Students return back to school tomorrow, so as I am doing some lesson planning, I figure that this would be a good time to list my CI goals for this upcoming school year. 

This year's list is much shorter than last year's list. I still plan on implementing what I learned last year, but I feel like this year, I can focus on specifics, instead of on general CI topics. All of these goals are a result from attending NTPRS a few weeks ago.
  1. Associate vocabulary with gestures and get in TONS of repetitions using those gestures - Last year, I began to use gestures/TPR to teach vocabulary, but I did not focus on it. At NTPRS this summer, in learning both Japanese with Betsy Paskvan, and Romanian with Alina Filipescu, they both taught vocabulary with gestures, and from a student perspective, I can say that it truly helped! Due to the massive amount of repetitions using those gestures, it soon became muscle memory, and the gestures actually helped trigger vocabulary acquisition.  
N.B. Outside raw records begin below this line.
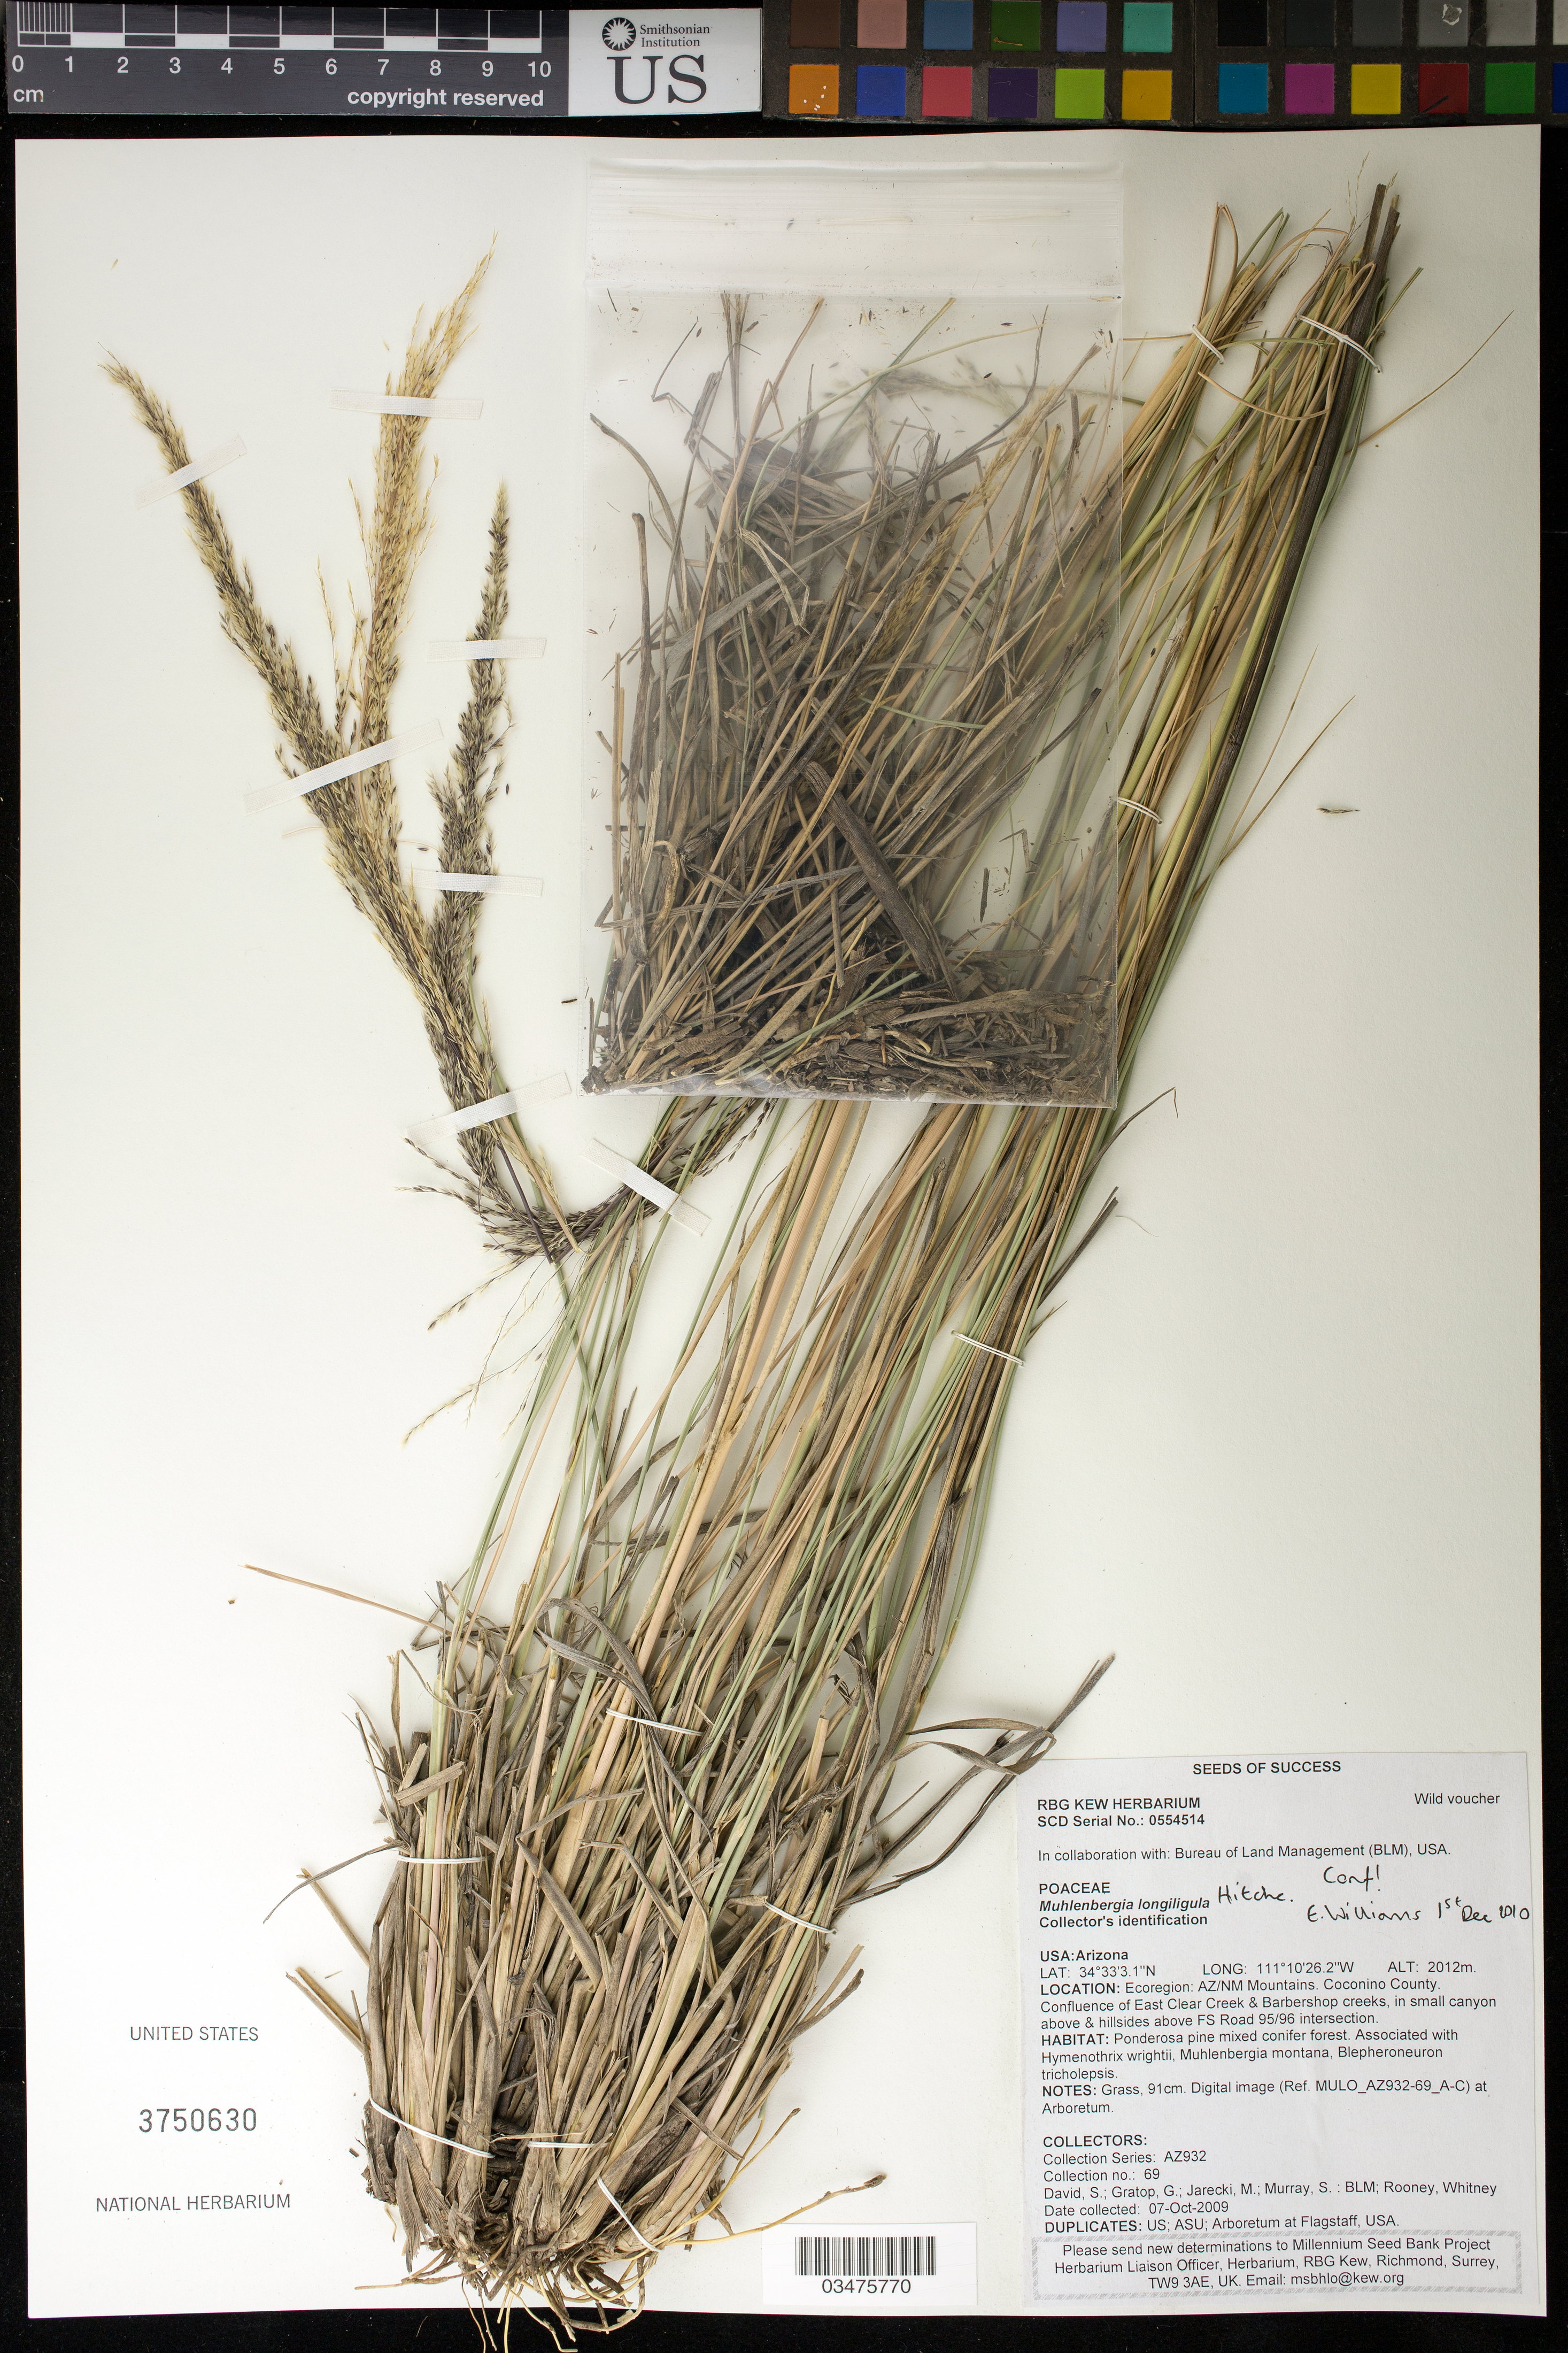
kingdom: Plantae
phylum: Tracheophyta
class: Liliopsida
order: Poales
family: Poaceae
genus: Muhlenbergia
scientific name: Muhlenbergia longiligula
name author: Hitchc.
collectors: S. David, G. Gratop, M. Jarecki, S. Murray & W. Rooney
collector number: AZ932-69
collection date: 2009-10-07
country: United States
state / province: Arizona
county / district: Coconino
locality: Confluence of East Clear Creek and Barbershop creeks, above FS Road 95/96 intersection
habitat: Ponderosa pine mixed conifer forest.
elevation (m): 2012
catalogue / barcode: US 3750630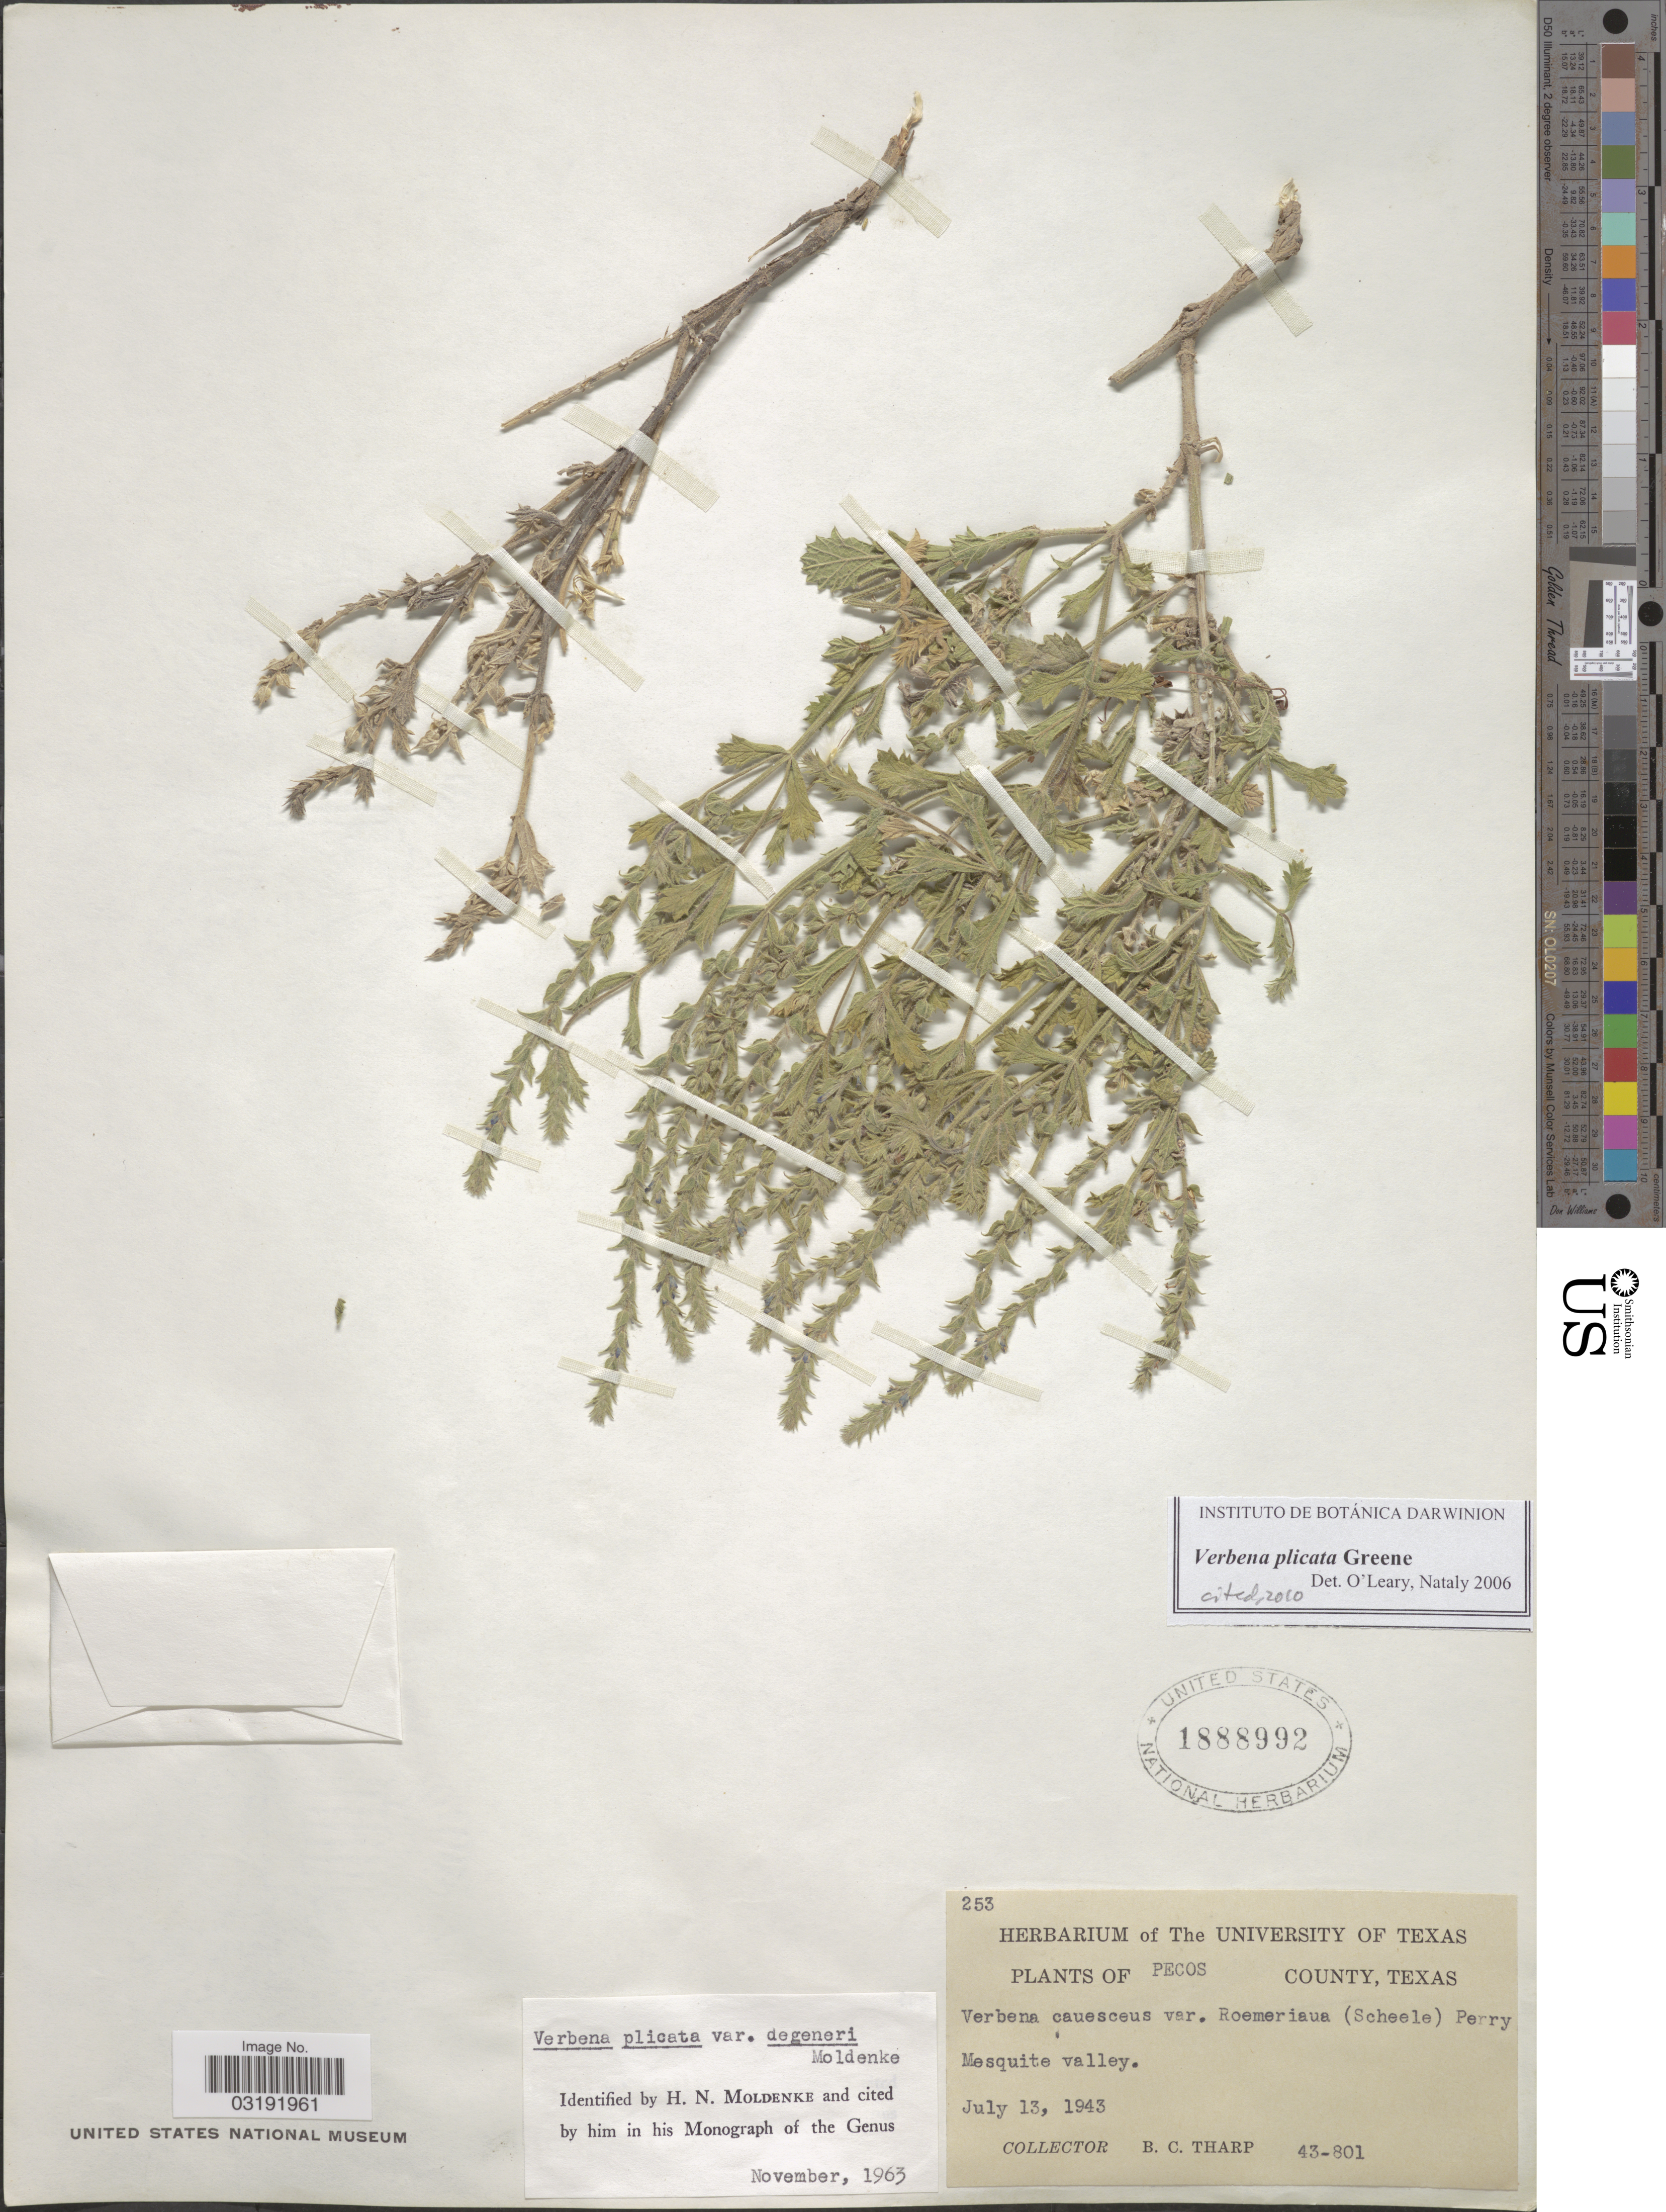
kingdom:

  2. Use student actors when telling a story - Using student actors has always been hit or miss with me on account of student chemistry being a variable in my classes. Last year, in the majority of my classes I had a number of "sparklers" who loved attention, while I had one class where the majority of students were introverts who hated getting up in front of the class to act out a story. However, incorporating actors allows for another layer of comprehensibility for students. At NTPRS this summer, in the War and Peace Room, when observing folks teach 5 minutes of a language which I did not know, if they used actors in telling a story, my engagement level rose. I want the same to occur in my classroom.
  3. Incorporate more Movie Talk in my classes - I have done Movie Talk probably twice in my CI/TPRS career, with the reason being that it just takes SO MUCH prep ahead of time. The times, however, when I did do it, the students really enjoyed it. At NTPRS this summer, in Alina Filipescu's session, she demonstrated a Movie Talk in Romanian, and it was phenomenal! Since I feel like I have a good CI/TPRS foundation now, I want to focus on Movie Talk. 
  4. Ask HOT questions - HOT stands for "Higher Order Thinking," and I learned this in my session with Carol Gaab at NTPRS. She demonstrated how to vary up circling (because as she says "Circling can get REALLY old, REALLY fast for students") by asking higher level questions, even when vocabulary is limited. I was amazed how many different types of questions one could ask about a simple passage which did not rely on comprehension questions and how engaged I was.
  5. Be mindful of student engagement when planning - To quote my fellow Latin CI/TPRS comrade Justin Slocum Bailey, "Will what I am doing hold students' attention for ten minutes? or more likely, for two minutes?" We know that "the brain craves novelty," so I need to be aware of that when I lesson plan.
  6. Continue to demonstrate that Latin is a true, living language in today's world and not one stuck in the 1st century - Good lord, I cannot begin to tell you the level of shock and of sadness which I felt at NTPRS trying to explain to CI/TPRS folks that Latin is like any other language which deserves to be seated at the table with every other language and not delegated to the "novelty" table. 
  7. Continue to teach fearlessly This phrase "Teach Fearlessly" by Jason Fritze is taped on my classroom desk. For some reason, during this past of week of preplanning, I have felt so empowered to take a stand vocally against departmental policies which i view as counterproductive or obstructional to student language acquisition. I also no longer care if I am viewed as "that CI guy" in my department and quite honestly, I embrace that title. Based on the results which I am seeing from ALL types of students in my classes, why should I be afraid, apologetic or ashamed of what administrators, parents and other teachers in my department have to say?